Why choosing a lentiviral transduction as opposed to traditional lipid mediated plasmid transfection? 

In order to track cells by optical imaging methods, we need to label them with light emitting reporters.  Choices consist of bioluminescent or fluorescent tags.  For bioluminescence we have the genetically encoded firefly luciferase, renilla and gaussia or bacterial luciferase.  For fluorescence tags we have the genetically encoded fluorescent proteins such as GFP and RFP's or fluorescent dyes such as ICG, IRdye, Cy dyes, alexafluors and quantum dots, etc. (reagents page) Regardless of fluorescence vs. bioluminescence, a genetically encoded reporter has the significant advantage that if expressed under constitutive promoter, the signal is constitutively on and upon cell mitosis we do not have a dilution of signal as observed with dyes and qdots.  The downside of using a genetic tag is the need for transfection.  Traditional methods for transfection are lipid mediated plasmid transfections or electroporation.  However the efficiency of these methods is low and it is laborious and time consumptive to obtain stable transfectants.  A stable transfection as opposed to transient transfection is a fundamental requirement for longitudinal in vivo imaging.  Over the past couple of years, multiple investigators have pursued the use of viral infection to establish stable integration of the foreign reporter DNA.  Adeno-, retro and lenti-viral methods have been evaluated. When cells are retrovirally transduced, they are exposed to viral particles which contain the RNA and preformed enzymes such as RT and integrase etc.
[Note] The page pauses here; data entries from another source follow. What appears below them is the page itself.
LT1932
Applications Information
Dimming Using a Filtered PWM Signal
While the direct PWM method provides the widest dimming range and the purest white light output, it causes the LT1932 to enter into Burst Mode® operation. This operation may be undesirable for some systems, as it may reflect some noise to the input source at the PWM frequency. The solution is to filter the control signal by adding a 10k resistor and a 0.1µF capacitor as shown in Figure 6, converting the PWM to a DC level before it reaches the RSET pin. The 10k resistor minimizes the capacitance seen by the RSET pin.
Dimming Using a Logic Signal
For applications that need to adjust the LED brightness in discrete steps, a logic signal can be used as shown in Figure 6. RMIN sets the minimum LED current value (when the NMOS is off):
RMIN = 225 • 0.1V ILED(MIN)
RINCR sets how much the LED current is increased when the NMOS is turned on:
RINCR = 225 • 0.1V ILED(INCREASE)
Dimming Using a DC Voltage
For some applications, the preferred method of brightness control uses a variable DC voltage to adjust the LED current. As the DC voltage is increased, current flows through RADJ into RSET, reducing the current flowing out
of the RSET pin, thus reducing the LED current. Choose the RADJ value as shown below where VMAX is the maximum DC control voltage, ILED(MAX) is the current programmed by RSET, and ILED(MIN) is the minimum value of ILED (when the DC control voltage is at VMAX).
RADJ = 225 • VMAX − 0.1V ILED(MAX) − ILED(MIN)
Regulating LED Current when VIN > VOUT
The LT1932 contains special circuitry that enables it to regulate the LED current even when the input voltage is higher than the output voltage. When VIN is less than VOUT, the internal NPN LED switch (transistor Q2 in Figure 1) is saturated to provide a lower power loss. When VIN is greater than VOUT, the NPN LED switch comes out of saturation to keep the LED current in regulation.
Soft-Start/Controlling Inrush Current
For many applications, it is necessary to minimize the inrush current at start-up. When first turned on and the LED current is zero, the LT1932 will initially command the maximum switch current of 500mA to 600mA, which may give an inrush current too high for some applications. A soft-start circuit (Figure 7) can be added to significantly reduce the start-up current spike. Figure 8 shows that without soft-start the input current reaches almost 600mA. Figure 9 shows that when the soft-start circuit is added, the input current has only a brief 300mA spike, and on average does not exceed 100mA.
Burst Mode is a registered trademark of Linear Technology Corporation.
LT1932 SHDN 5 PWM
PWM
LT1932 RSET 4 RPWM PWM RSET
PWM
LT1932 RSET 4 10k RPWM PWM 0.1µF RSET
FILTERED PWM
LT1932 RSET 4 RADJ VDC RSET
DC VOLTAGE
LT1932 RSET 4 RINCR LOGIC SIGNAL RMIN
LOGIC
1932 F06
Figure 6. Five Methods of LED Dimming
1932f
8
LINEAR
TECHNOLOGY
Keep in mind that the viral genome is not inside the engineered lentiviral particles (only the reporter gene).  The viral genome (on a plasmid) is only present in the packaging cells. The viral genome consists of the gag-pol-env sequence and it is the pol part in which the RT is encoded.
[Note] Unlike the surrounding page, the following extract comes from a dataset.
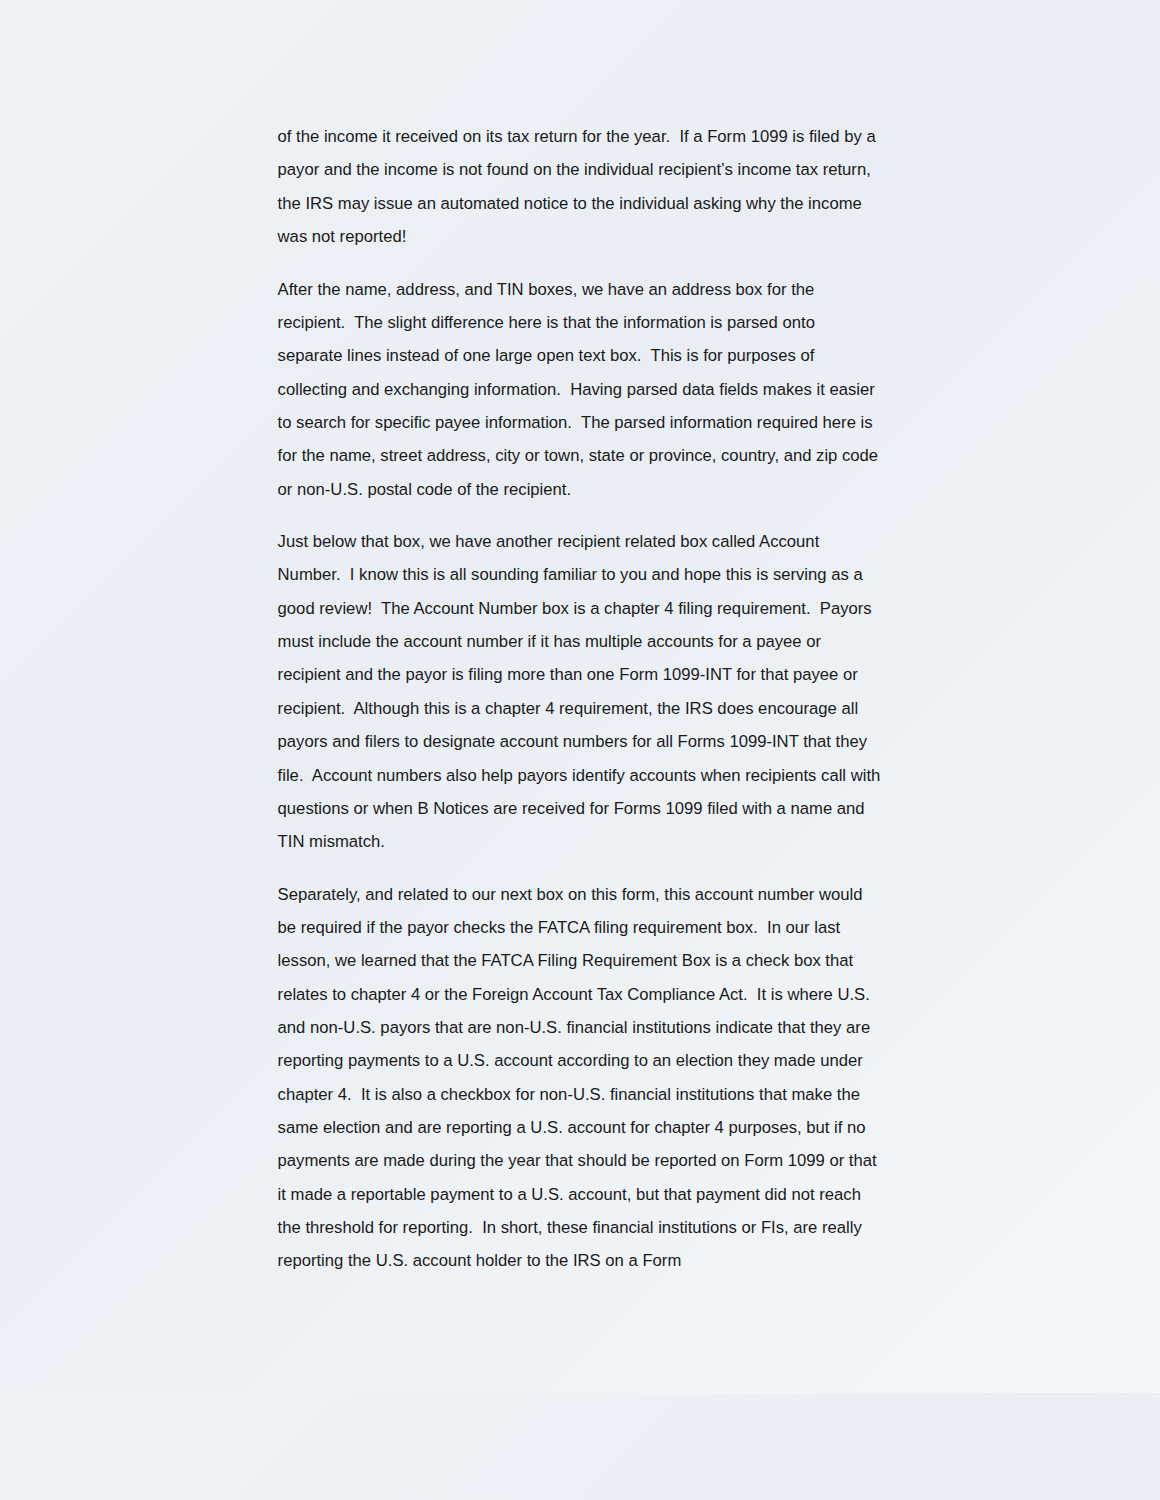of the income it received on its tax return for the year. If a Form 1099 is filed by a payor and the income is not found on the individual recipient’s income tax return, the IRS may issue an automated notice to the individual asking why the income was not reported!
After the name, address, and TIN boxes, we have an address box for the recipient. The slight difference here is that the information is parsed onto separate lines instead of one large open text box. This is for purposes of collecting and exchanging information. Having parsed data fields makes it easier to search for specific payee information. The parsed information required here is for the name, street address, city or town, state or province, country, and zip code or non-U.S. postal code of the recipient.
Just below that box, we have another recipient related box called Account Number. I know this is all sounding familiar to you and hope this is serving as a good review! The Account Number box is a chapter 4 filing requirement. Payors must include the account number if it has multiple accounts for a payee or recipient and the payor is filing more than one Form 1099-INT for that payee or recipient. Although this is a chapter 4 requirement, the IRS does encourage all payors and filers to designate account numbers for all Forms 1099-INT that they file. Account numbers also help payors identify accounts when recipients call with questions or when B Notices are received for Forms 1099 filed with a name and TIN mismatch.
Separately, and related to our next box on this form, this account number would be required if the payor checks the FATCA filing requirement box. In our last lesson, we learned that the FATCA Filing Requirement Box is a check box that relates to chapter 4 or the Foreign Account Tax Compliance Act. It is where U.S. and non-U.S. payors that are non-U.S. financial institutions indicate that they are reporting payments to a U.S. account according to an election they made under chapter 4. It is also a checkbox for non-U.S. financial institutions that make the same election and are reporting a U.S. account for chapter 4 purposes, but if no payments are made during the year that should be reported on Form 1099 or that it made a reportable payment to a U.S. account, but that payment did not reach the threshold for reporting. In short, these financial institutions or FIs, are really reporting the U.S. account holder to the IRS on a Form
Both retroviruses and lenti’s have RT in the viral particles. However: In contrast to oncoretroviruses, Lenti’s can productively infect non-dividing cells because the preintegration complex is actively transported through the nucleopore.

 

The Advantages of utilizing a Lentivirus are:

1)      Ability to integrate the foreign DNA into non-dividing cells without silencing. (cancer cell lines, primary cell lines, white blood cells, stem cells, etc.)

2)      Ability to infect cells from different species (human, murine, rat, monkey, etc.)

3)      Self inactivating Long Terminal Reports (LTRs) in the lentiviral genome accommodate internal promoters, permitting Constitutive (CMV, ubiquitin C, etc.) as well as Inducible (vegfr2, NFkB, p53, etc) Reporter Systems.

4)      The virus glycoprotein (VSVG) can be concentrated to achieve high titers (109 TU/ml).

 

References:

Kim et al., 2004 - Multimodality imaging of lymphocytic migration using lentiviral-based transduction of a tri-fusion reporter gene. Mol Im Biol.

Bukrinsky et al., 1993 - A nuclear localization signal within HIV-1 matrix protein that governs infection of non-dividing cells. Nature.